Copy out the lines for all the items below, changing "scientific name" to "species" each time it appears and leaving everything else as it is. Don't include the pictures.

☆ ☆ ☆ ☆

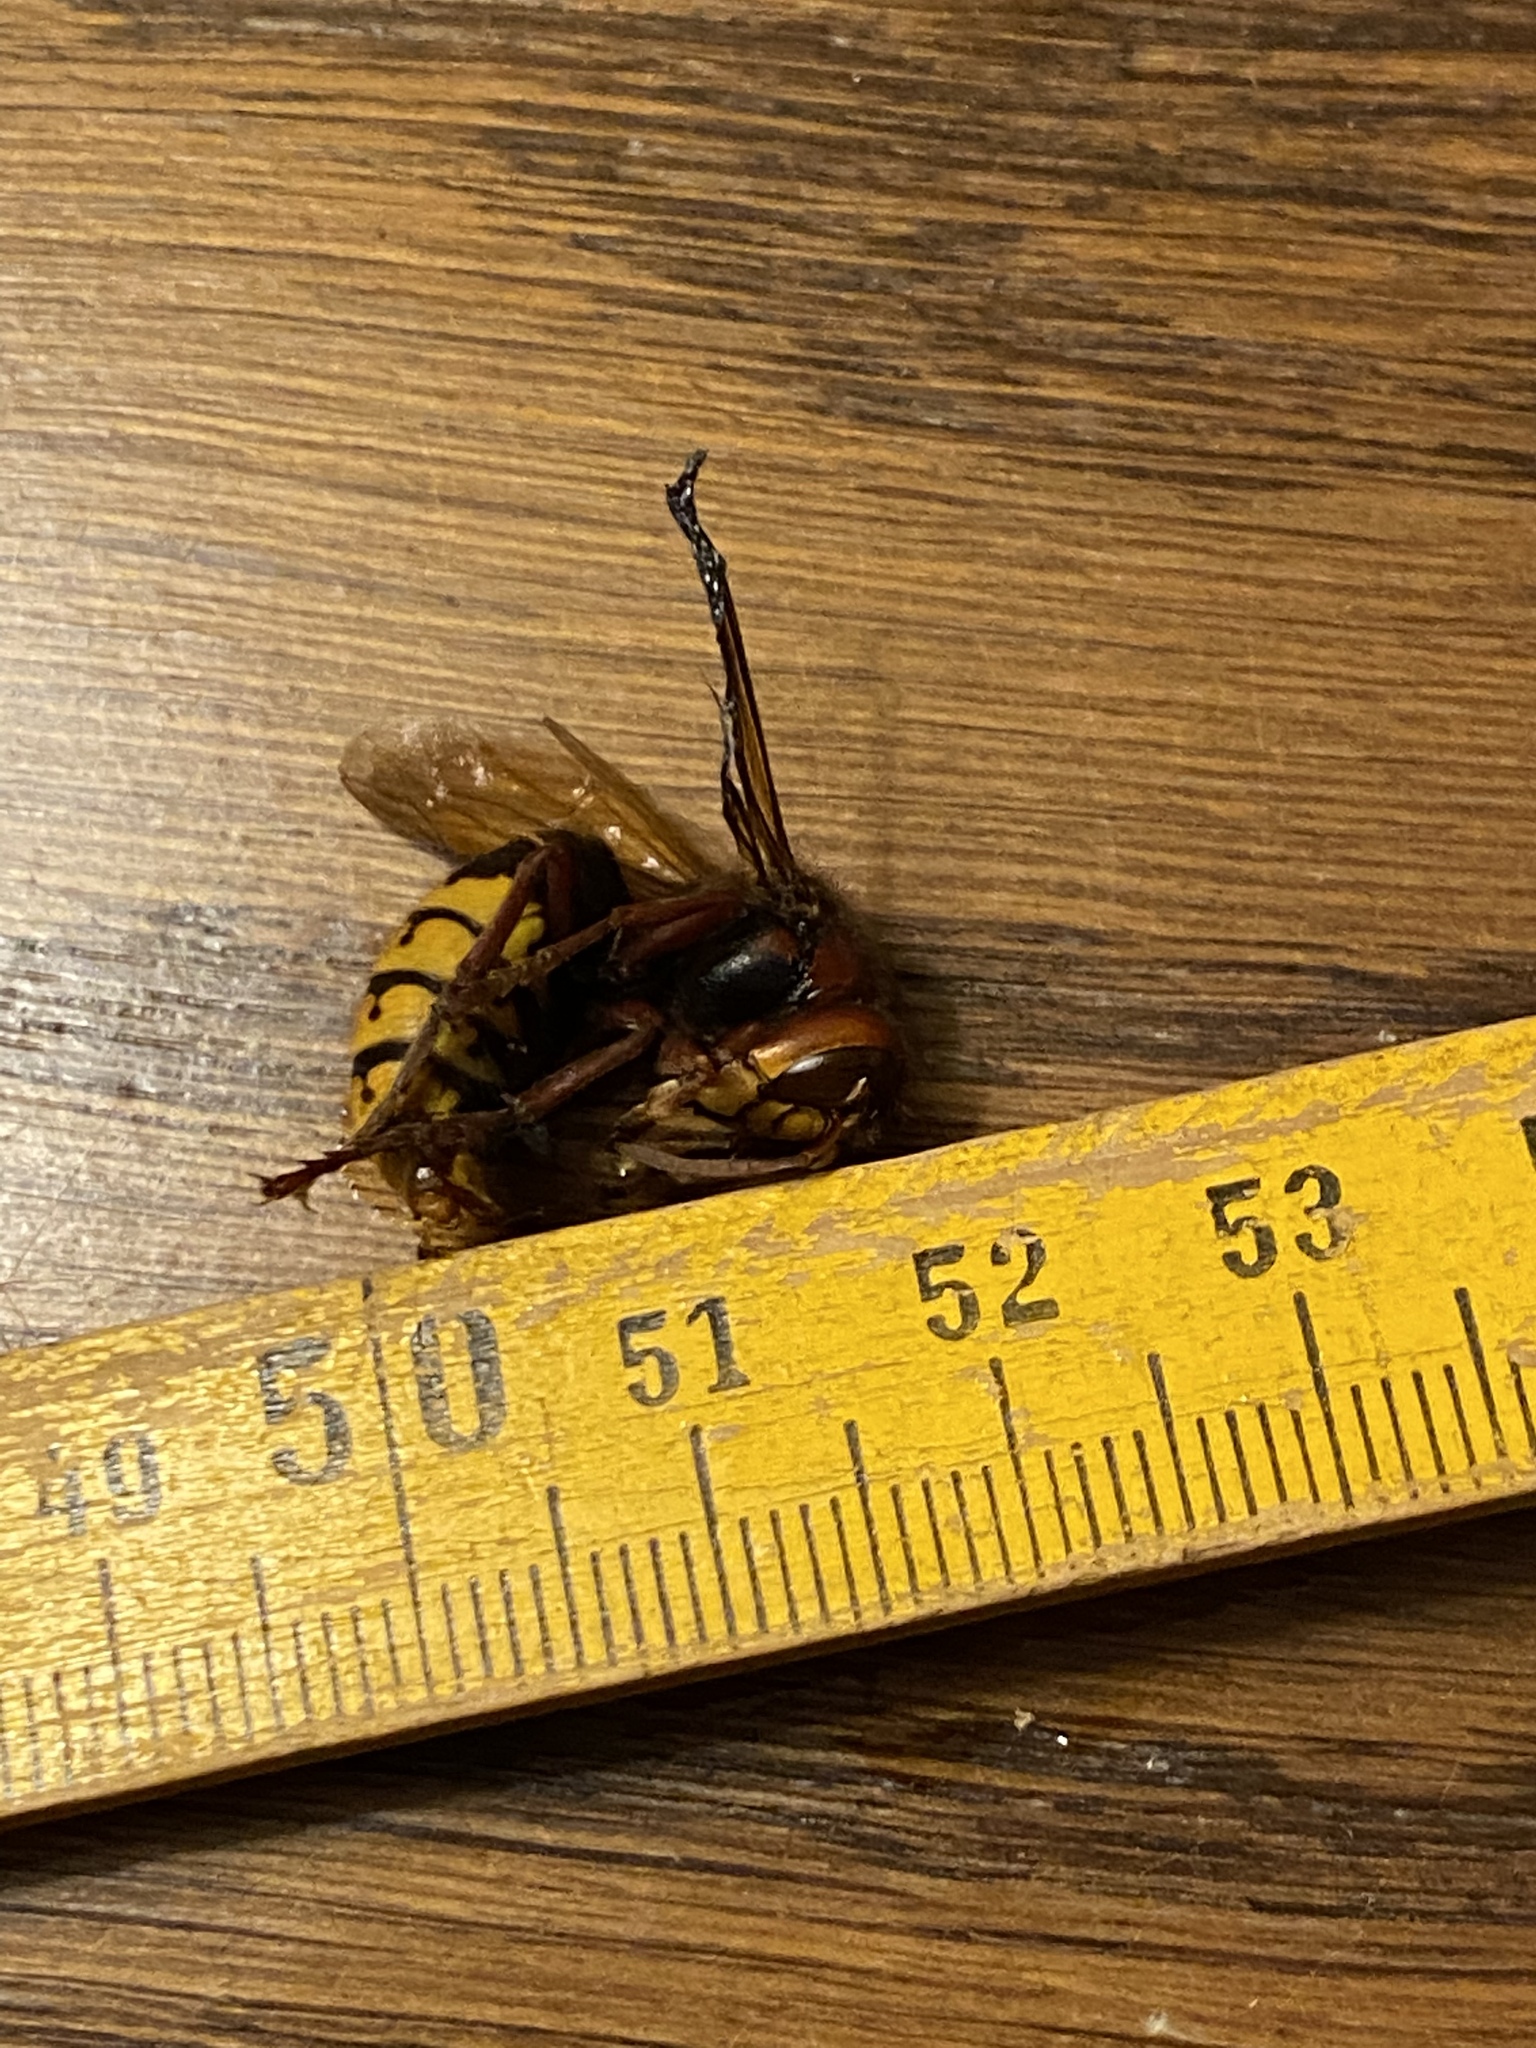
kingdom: Animalia
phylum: Arthropoda
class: Insecta
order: Hymenoptera
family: Vespidae
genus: Vespa
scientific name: Vespa crabro
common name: Hornet
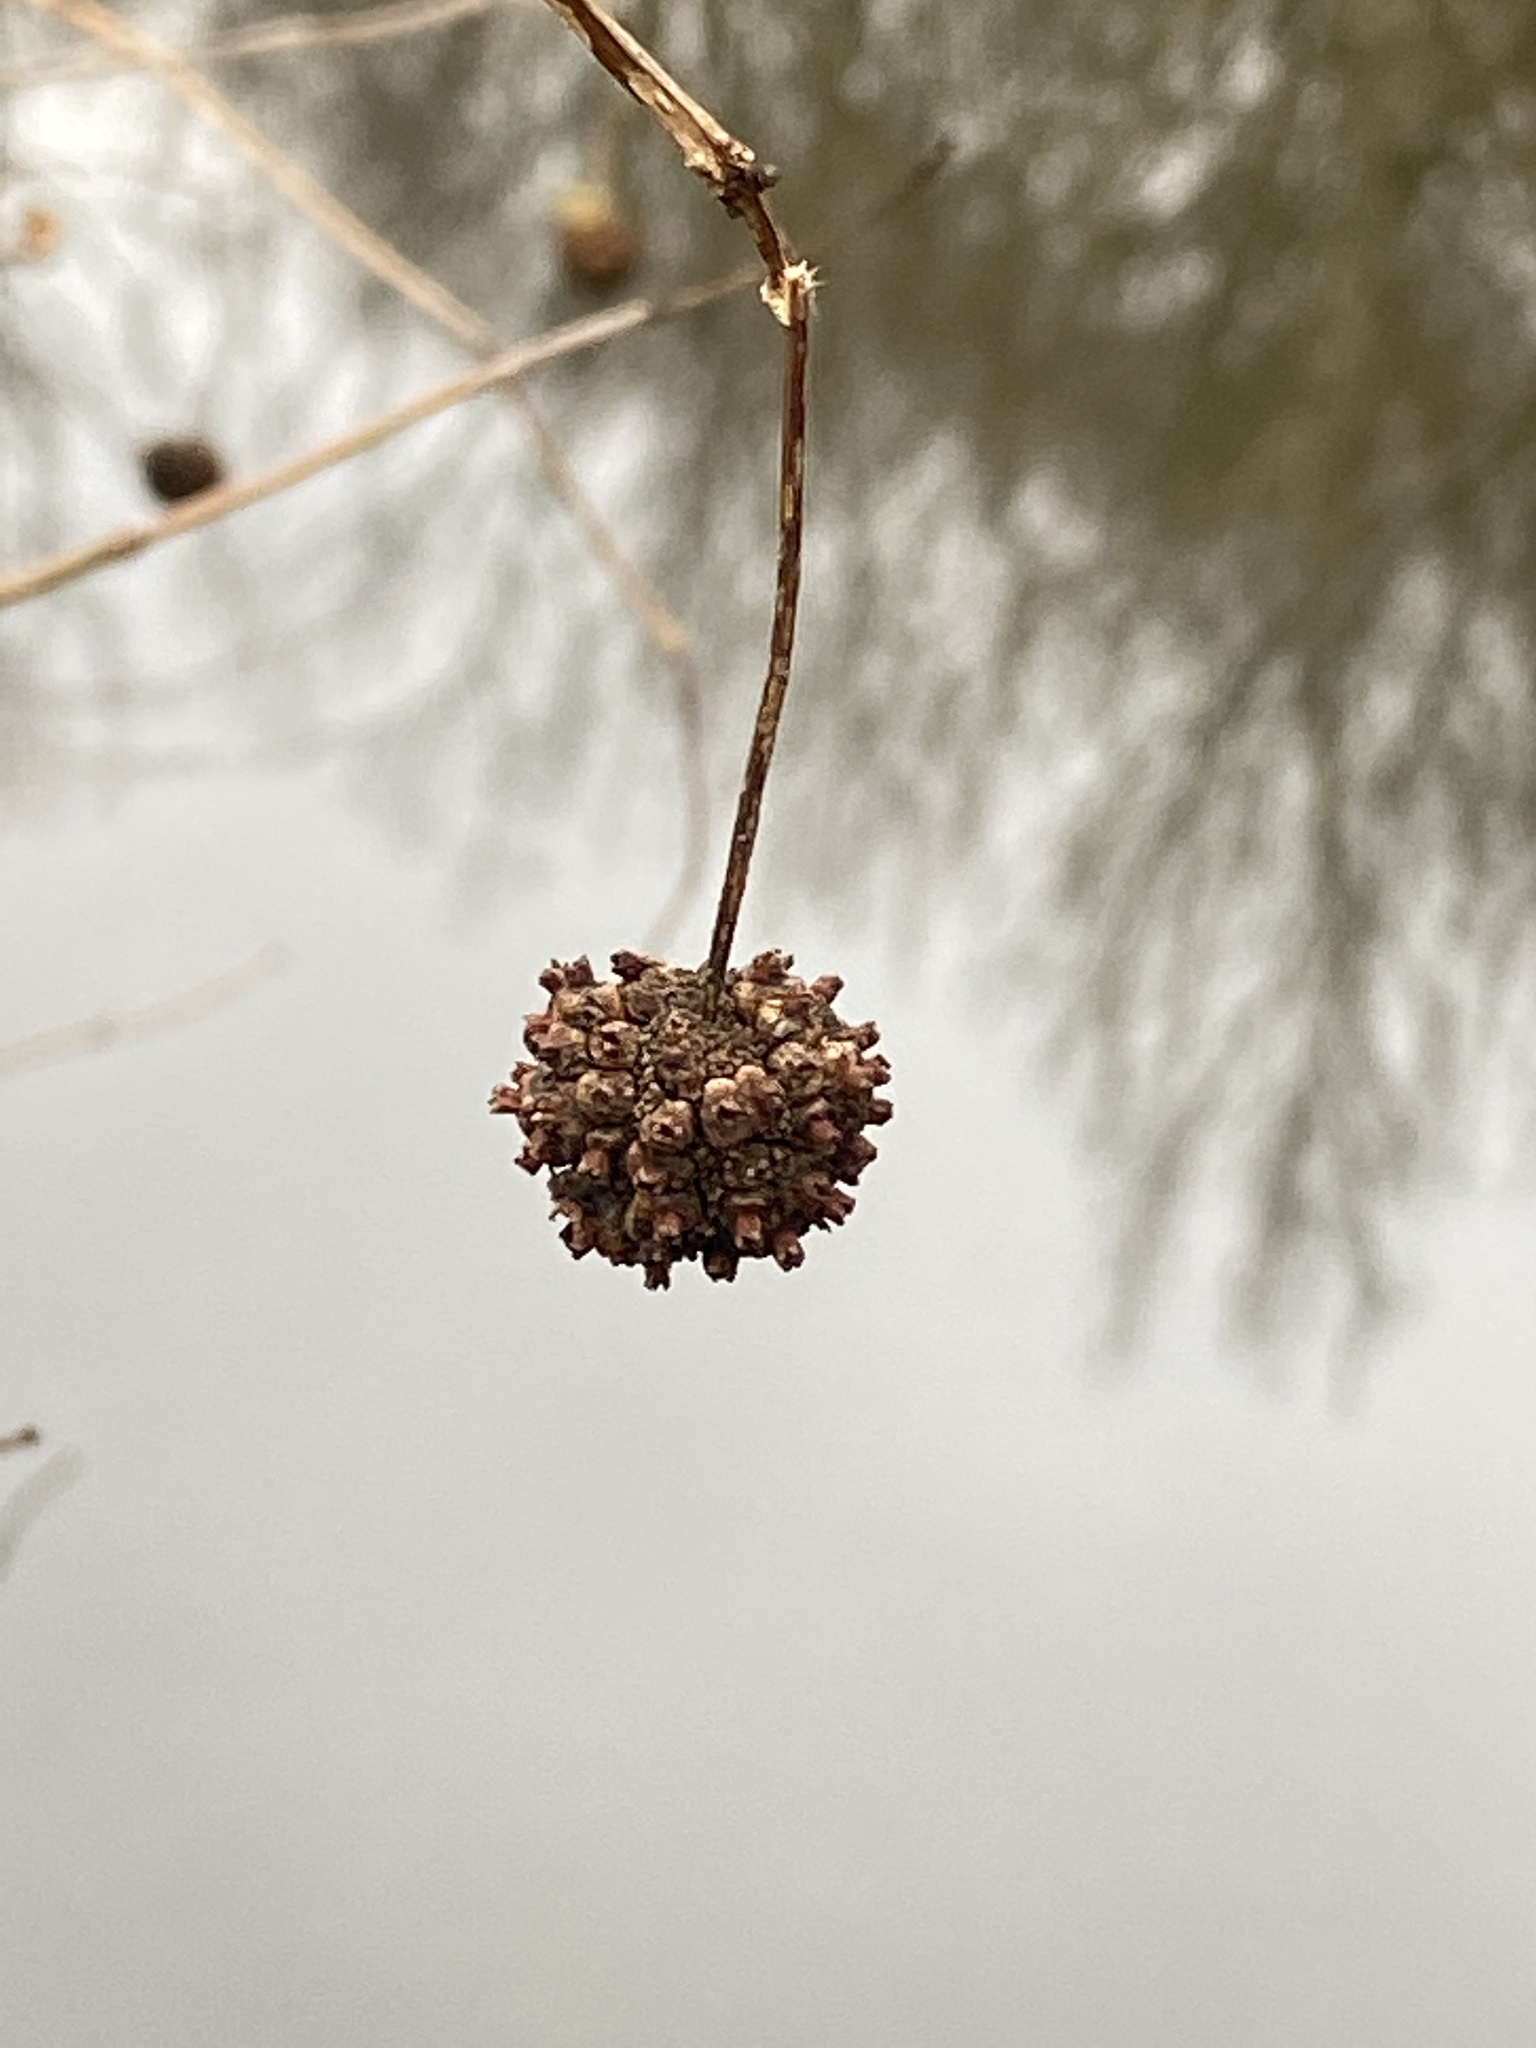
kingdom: Plantae
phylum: Tracheophyta
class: Magnoliopsida
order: Gentianales
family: Rubiaceae
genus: Cephalanthus
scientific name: Cephalanthus occidentalis
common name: Button-willow
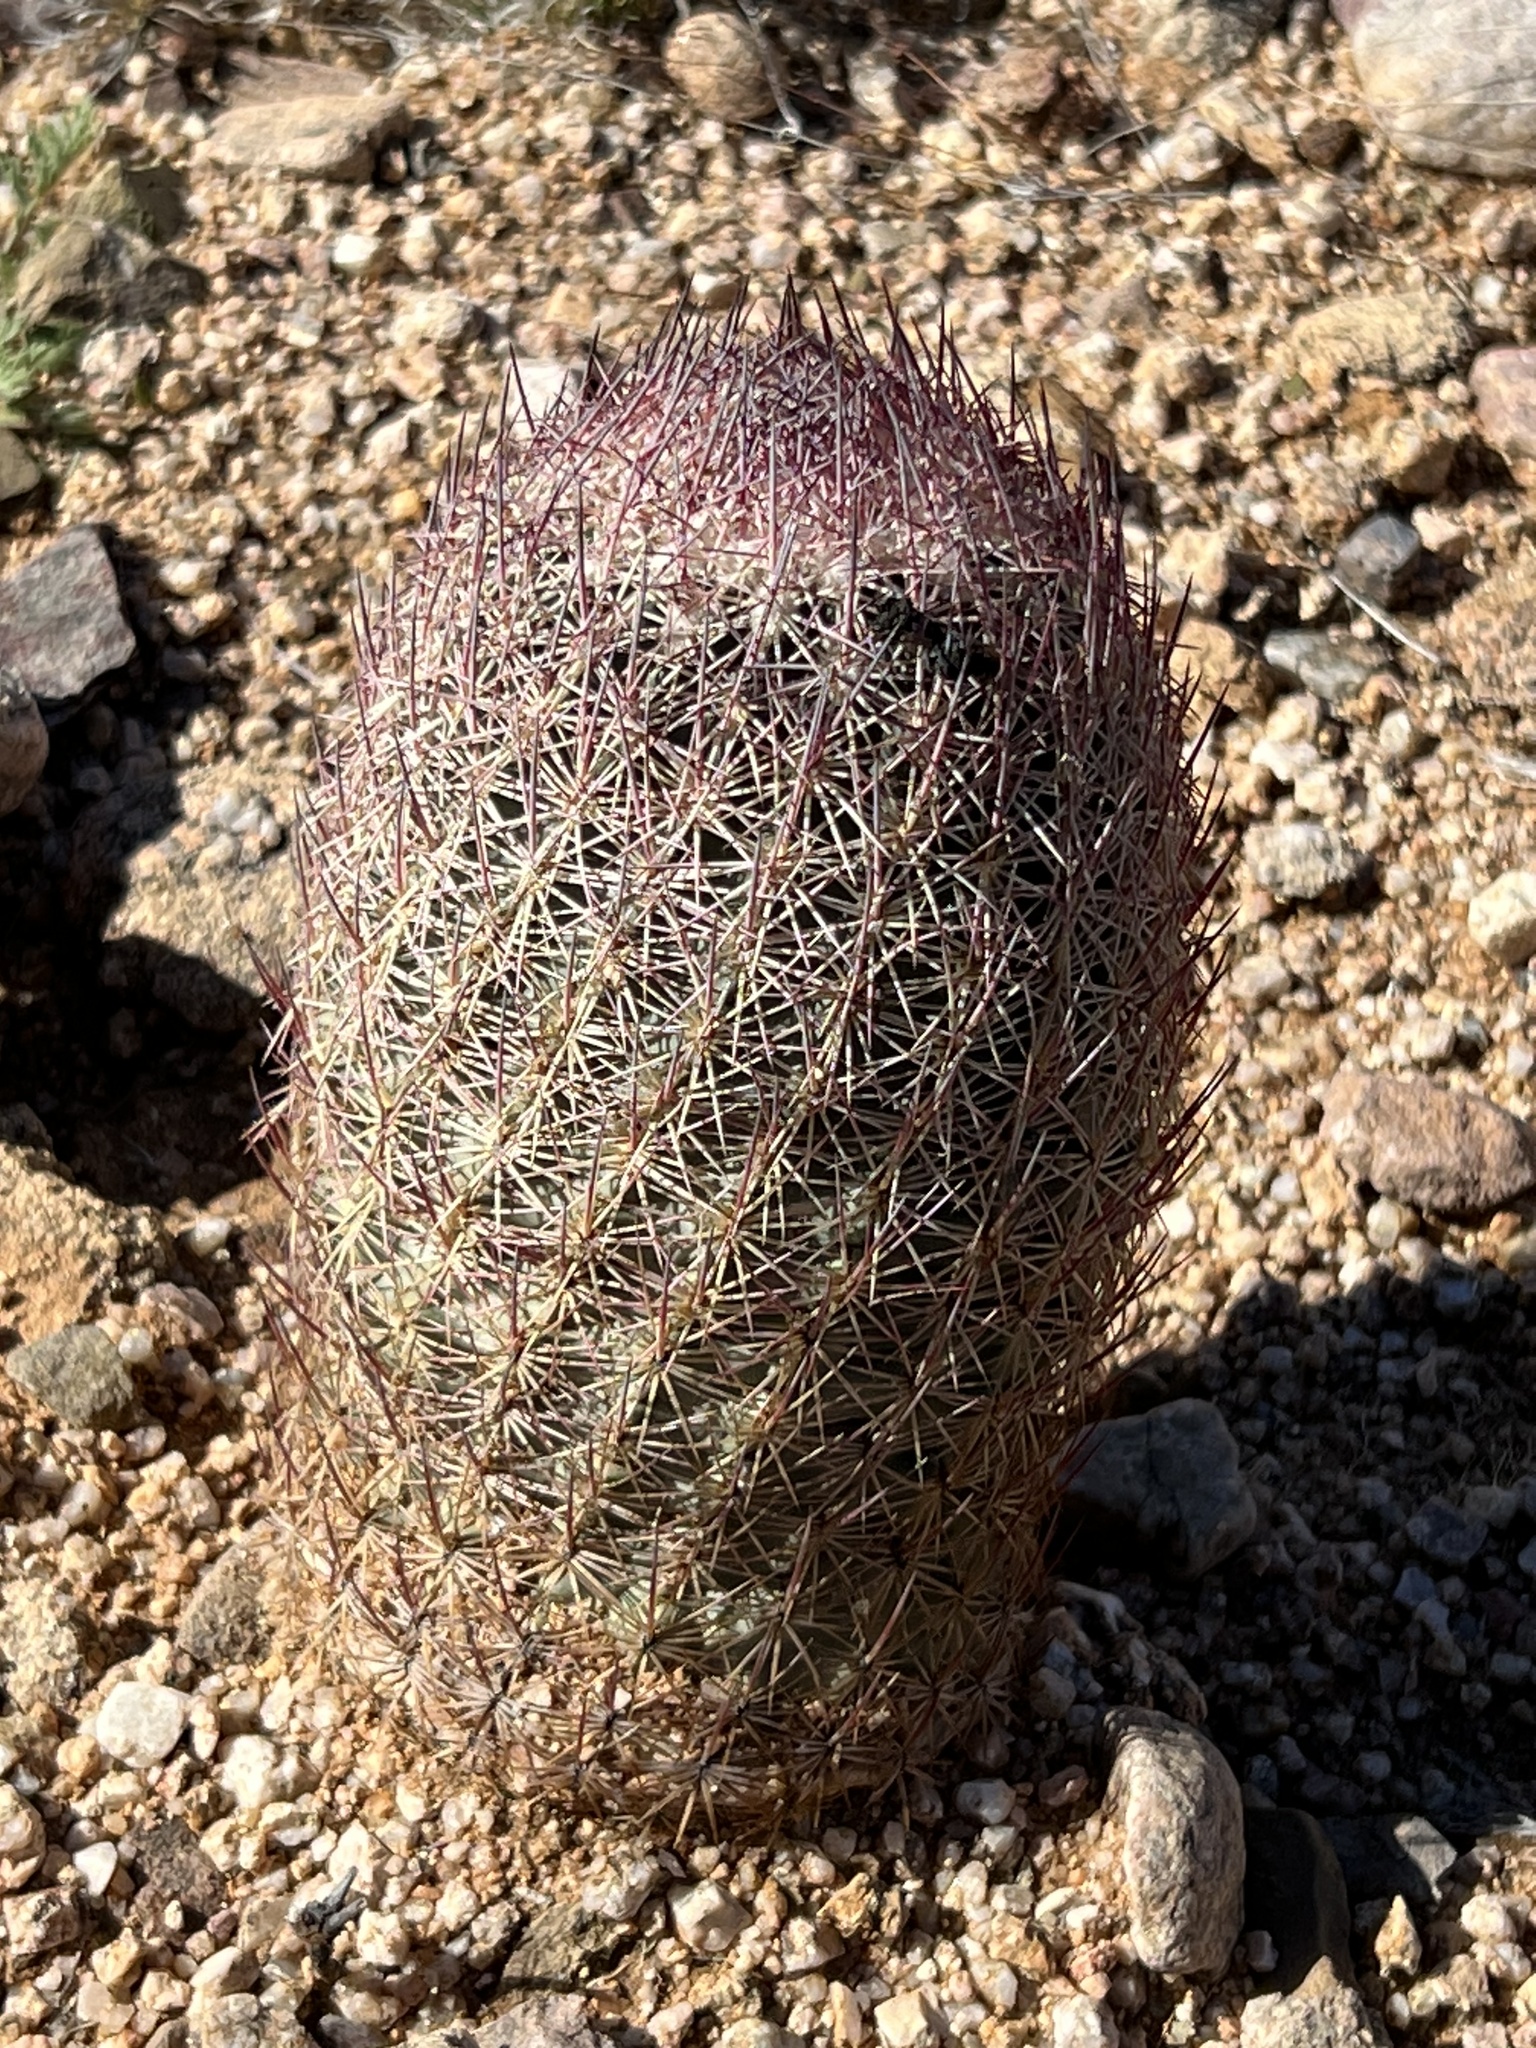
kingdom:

☆ ☆ ☆ ☆

▶ **The answer**:
kingdom: Animalia
phylum: Arthropoda
class: Insecta
order: Hymenoptera
family: Vespidae
genus: Vespa
species: Vespa crabro
common name: Hornet
kingdom: Plantae
phylum: Tracheophyta
class: Magnoliopsida
order: Gentianales
family: Rubiaceae
genus: Cephalanthus
species: Cephalanthus occidentalis
common name: Button-willow
kingdom:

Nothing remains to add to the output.